*What this task involves*
Reproduce every line of each entry below, character for character, with nothing added or left out.

*Given records*

--------------------------------

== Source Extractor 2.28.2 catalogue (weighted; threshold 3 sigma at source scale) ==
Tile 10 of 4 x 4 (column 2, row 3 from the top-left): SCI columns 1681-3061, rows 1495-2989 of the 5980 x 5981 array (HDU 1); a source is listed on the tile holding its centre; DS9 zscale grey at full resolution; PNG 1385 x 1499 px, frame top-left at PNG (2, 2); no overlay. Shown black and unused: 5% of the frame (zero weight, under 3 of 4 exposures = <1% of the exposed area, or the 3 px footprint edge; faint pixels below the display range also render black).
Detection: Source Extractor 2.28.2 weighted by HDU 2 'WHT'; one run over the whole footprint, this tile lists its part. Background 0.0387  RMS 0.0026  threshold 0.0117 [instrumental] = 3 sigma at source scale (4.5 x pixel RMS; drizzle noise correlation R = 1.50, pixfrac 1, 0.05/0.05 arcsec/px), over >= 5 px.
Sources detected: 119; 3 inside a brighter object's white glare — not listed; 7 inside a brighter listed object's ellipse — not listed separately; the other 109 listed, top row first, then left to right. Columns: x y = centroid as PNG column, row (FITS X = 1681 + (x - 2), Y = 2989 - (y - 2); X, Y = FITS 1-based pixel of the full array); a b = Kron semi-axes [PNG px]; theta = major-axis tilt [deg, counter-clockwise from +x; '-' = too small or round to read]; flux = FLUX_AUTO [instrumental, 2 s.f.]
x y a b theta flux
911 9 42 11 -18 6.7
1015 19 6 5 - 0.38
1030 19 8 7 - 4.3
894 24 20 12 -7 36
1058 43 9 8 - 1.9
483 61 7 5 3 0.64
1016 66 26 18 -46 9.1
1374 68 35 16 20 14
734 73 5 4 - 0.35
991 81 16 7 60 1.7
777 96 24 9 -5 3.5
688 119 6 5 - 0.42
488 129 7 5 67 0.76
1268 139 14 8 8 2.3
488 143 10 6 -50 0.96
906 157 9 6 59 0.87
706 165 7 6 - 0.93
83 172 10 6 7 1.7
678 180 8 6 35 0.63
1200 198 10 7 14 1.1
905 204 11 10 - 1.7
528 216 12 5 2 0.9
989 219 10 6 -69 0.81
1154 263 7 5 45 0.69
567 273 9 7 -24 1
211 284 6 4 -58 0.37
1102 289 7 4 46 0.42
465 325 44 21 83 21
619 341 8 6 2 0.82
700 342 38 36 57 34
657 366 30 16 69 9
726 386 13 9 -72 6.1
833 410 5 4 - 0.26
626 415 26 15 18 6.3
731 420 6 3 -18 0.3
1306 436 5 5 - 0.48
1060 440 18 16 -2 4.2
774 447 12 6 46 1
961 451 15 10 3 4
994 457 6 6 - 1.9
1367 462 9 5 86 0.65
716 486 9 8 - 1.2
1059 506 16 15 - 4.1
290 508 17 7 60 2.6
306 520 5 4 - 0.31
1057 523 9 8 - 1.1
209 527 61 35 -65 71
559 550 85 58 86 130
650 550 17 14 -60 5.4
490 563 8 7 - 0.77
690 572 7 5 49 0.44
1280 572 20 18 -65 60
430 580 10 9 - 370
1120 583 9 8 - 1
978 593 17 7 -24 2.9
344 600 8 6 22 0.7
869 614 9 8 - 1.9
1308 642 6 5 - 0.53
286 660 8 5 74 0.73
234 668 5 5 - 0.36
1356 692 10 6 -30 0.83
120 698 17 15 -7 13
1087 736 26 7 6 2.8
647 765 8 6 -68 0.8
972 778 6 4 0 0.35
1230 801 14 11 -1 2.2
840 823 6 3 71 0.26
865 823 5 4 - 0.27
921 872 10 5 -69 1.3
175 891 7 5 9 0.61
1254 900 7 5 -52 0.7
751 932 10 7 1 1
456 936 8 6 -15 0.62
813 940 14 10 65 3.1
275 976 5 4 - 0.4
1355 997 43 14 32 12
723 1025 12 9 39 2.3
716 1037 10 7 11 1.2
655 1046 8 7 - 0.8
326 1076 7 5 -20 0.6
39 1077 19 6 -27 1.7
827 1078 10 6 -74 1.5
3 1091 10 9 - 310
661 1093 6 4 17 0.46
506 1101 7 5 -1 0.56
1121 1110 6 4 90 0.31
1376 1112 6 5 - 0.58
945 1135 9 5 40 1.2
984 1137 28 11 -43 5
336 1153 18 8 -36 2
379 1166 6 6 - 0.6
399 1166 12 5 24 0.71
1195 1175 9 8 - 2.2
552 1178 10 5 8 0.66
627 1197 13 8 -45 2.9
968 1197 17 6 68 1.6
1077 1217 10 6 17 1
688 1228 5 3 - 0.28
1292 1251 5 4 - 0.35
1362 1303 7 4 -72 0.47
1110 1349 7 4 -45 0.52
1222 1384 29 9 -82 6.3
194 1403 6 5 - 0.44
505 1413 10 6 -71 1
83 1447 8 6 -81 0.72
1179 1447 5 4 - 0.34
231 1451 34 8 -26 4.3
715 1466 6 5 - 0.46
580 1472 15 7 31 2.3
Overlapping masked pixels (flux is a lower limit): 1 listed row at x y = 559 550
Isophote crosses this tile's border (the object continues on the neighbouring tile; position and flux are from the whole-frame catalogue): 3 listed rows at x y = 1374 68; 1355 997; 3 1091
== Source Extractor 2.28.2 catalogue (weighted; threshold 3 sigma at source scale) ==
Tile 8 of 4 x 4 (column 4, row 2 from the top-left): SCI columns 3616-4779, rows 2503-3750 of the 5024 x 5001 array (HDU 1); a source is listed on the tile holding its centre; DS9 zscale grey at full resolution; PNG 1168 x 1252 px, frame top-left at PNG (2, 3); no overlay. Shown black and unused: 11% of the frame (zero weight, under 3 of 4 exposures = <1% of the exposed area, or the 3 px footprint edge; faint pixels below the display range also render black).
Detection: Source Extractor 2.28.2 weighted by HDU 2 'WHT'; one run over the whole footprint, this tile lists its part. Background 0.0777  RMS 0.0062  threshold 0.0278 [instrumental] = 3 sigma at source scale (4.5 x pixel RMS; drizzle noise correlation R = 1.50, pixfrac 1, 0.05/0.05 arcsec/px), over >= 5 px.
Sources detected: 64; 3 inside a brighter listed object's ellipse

--------------------------------

*Answer below*
== Source Extractor 2.28.2 catalogue (weighted; threshold 3 sigma at source scale) ==
Tile 10 of 4 x 4 (column 2, row 3 from the top-left): SCI columns 1681-3061, rows 1495-2989 of the 5980 x 5981 array (HDU 1); a source is listed on the tile holding its centre; DS9 zscale grey at full resolution; PNG 1385 x 1499 px, frame top-left at PNG (2, 2); no overlay. Shown black and unused: 5% of the frame (zero weight, under 3 of 4 exposures = <1% of the exposed area, or the 3 px footprint edge; faint pixels below the display range also render black).
Detection: Source Extractor 2.28.2 weighted by HDU 2 'WHT'; one run over the whole footprint, this tile lists its part. Background 0.0387  RMS 0.0026  threshold 0.0117 [instrumental] = 3 sigma at source scale (4.5 x pixel RMS; drizzle noise correlation R = 1.50, pixfrac 1, 0.05/0.05 arcsec/px), over >= 5 px.
Sources detected: 119; 3 inside a brighter object's white glare — not listed; 7 inside a brighter listed object's ellipse — not listed separately; the other 109 listed, top row first, then left to right. Columns: x y = centroid as PNG column, row (FITS X = 1681 + (x - 2), Y = 2989 - (y - 2); X, Y = FITS 1-based pixel of the full array); a b = Kron semi-axes [PNG px]; theta = major-axis tilt [deg, counter-clockwise from +x; '-' = too small or round to read]; flux = FLUX_AUTO [instrumental, 2 s.f.]
x y a b theta flux
911 9 42 11 -18 6.7
1015 19 6 5 - 0.38
1030 19 8 7 - 4.3
894 24 20 12 -7 36
1058 43 9 8 - 1.9
483 61 7 5 3 0.64
1016 66 26 18 -46 9.1
1374 68 35 16 20 14
734 73 5 4 - 0.35
991 81 16 7 60 1.7
777 96 24 9 -5 3.5
688 119 6 5 - 0.42
488 129 7 5 67 0.76
1268 139 14 8 8 2.3
488 143 10 6 -50 0.96
906 157 9 6 59 0.87
706 165 7 6 - 0.93
83 172 10 6 7 1.7
678 180 8 6 35 0.63
1200 198 10 7 14 1.1
905 204 11 10 - 1.7
528 216 12 5 2 0.9
989 219 10 6 -69 0.81
1154 263 7 5 45 0.69
567 273 9 7 -24 1
211 284 6 4 -58 0.37
1102 289 7 4 46 0.42
465 325 44 21 83 21
619 341 8 6 2 0.82
700 342 38 36 57 34
657 366 30 16 69 9
726 386 13 9 -72 6.1
833 410 5 4 - 0.26
626 415 26 15 18 6.3
731 420 6 3 -18 0.3
1306 436 5 5 - 0.48
1060 440 18 16 -2 4.2
774 447 12 6 46 1
961 451 15 10 3 4
994 457 6 6 - 1.9
1367 462 9 5 86 0.65
716 486 9 8 - 1.2
1059 506 16 15 - 4.1
290 508 17 7 60 2.6
306 520 5 4 - 0.31
1057 523 9 8 - 1.1
209 527 61 35 -65 71
559 550 85 58 86 130
650 550 17 14 -60 5.4
490 563 8 7 - 0.77
690 572 7 5 49 0.44
1280 572 20 18 -65 60
430 580 10 9 - 370
1120 583 9 8 - 1
978 593 17 7 -24 2.9
344 600 8 6 22 0.7
869 614 9 8 - 1.9
1308 642 6 5 - 0.53
286 660 8 5 74 0.73
234 668 5 5 - 0.36
1356 692 10 6 -30 0.83
120 698 17 15 -7 13
1087 736 26 7 6 2.8
647 765 8 6 -68 0.8
972 778 6 4 0 0.35
1230 801 14 11 -1 2.2
840 823 6 3 71 0.26
865 823 5 4 - 0.27
921 872 10 5 -69 1.3
175 891 7 5 9 0.61
1254 900 7 5 -52 0.7
751 932 10 7 1 1
456 936 8 6 -15 0.62
813 940 14 10 65 3.1
275 976 5 4 - 0.4
1355 997 43 14 32 12
723 1025 12 9 39 2.3
716 1037 10 7 11 1.2
655 1046 8 7 - 0.8
326 1076 7 5 -20 0.6
39 1077 19 6 -27 1.7
827 1078 10 6 -74 1.5
3 1091 10 9 - 310
661 1093 6 4 17 0.46
506 1101 7 5 -1 0.56
1121 1110 6 4 90 0.31
1376 1112 6 5 - 0.58
945 1135 9 5 40 1.2
984 1137 28 11 -43 5
336 1153 18 8 -36 2
379 1166 6 6 - 0.6
399 1166 12 5 24 0.71
1195 1175 9 8 - 2.2
552 1178 10 5 8 0.66
627 1197 13 8 -45 2.9
968 1197 17 6 68 1.6
1077 1217 10 6 17 1
688 1228 5 3 - 0.28
1292 1251 5 4 - 0.35
1362 1303 7 4 -72 0.47
1110 1349 7 4 -45 0.52
1222 1384 29 9 -82 6.3
194 1403 6 5 - 0.44
505 1413 10 6 -71 1
83 1447 8 6 -81 0.72
1179 1447 5 4 - 0.34
231 1451 34 8 -26 4.3
715 1466 6 5 - 0.46
580 1472 15 7 31 2.3
Overlapping masked pixels (flux is a lower limit): 1 listed row at x y = 559 550
Isophote crosses this tile's border (the object continues on the neighbouring tile; position and flux are from the whole-frame catalogue): 3 listed rows at x y = 1374 68; 1355 997; 3 1091
== Source Extractor 2.28.2 catalogue (weighted; threshold 3 sigma at source scale) ==
Tile 8 of 4 x 4 (column 4, row 2 from the top-left): SCI columns 3616-4779, rows 2503-3750 of the 5024 x 5001 array (HDU 1); a source is listed on the tile holding its centre; DS9 zscale grey at full resolution; PNG 1168 x 1252 px, frame top-left at PNG (2, 3); no overlay. Shown black and unused: 11% of the frame (zero weight, under 3 of 4 exposures = <1% of the exposed area, or the 3 px footprint edge; faint pixels below the display range also render black).
Detection: Source Extractor 2.28.2 weighted by HDU 2 'WHT'; one run over the whole footprint, this tile lists its part. Background 0.0777  RMS 0.0062  threshold 0.0278 [instrumental] = 3 sigma at source scale (4.5 x pixel RMS; drizzle noise correlation R = 1.50, pixfrac 1, 0.05/0.05 arcsec/px), over >= 5 px.
Sources detected: 64; 3 inside a brighter listed object's ellipse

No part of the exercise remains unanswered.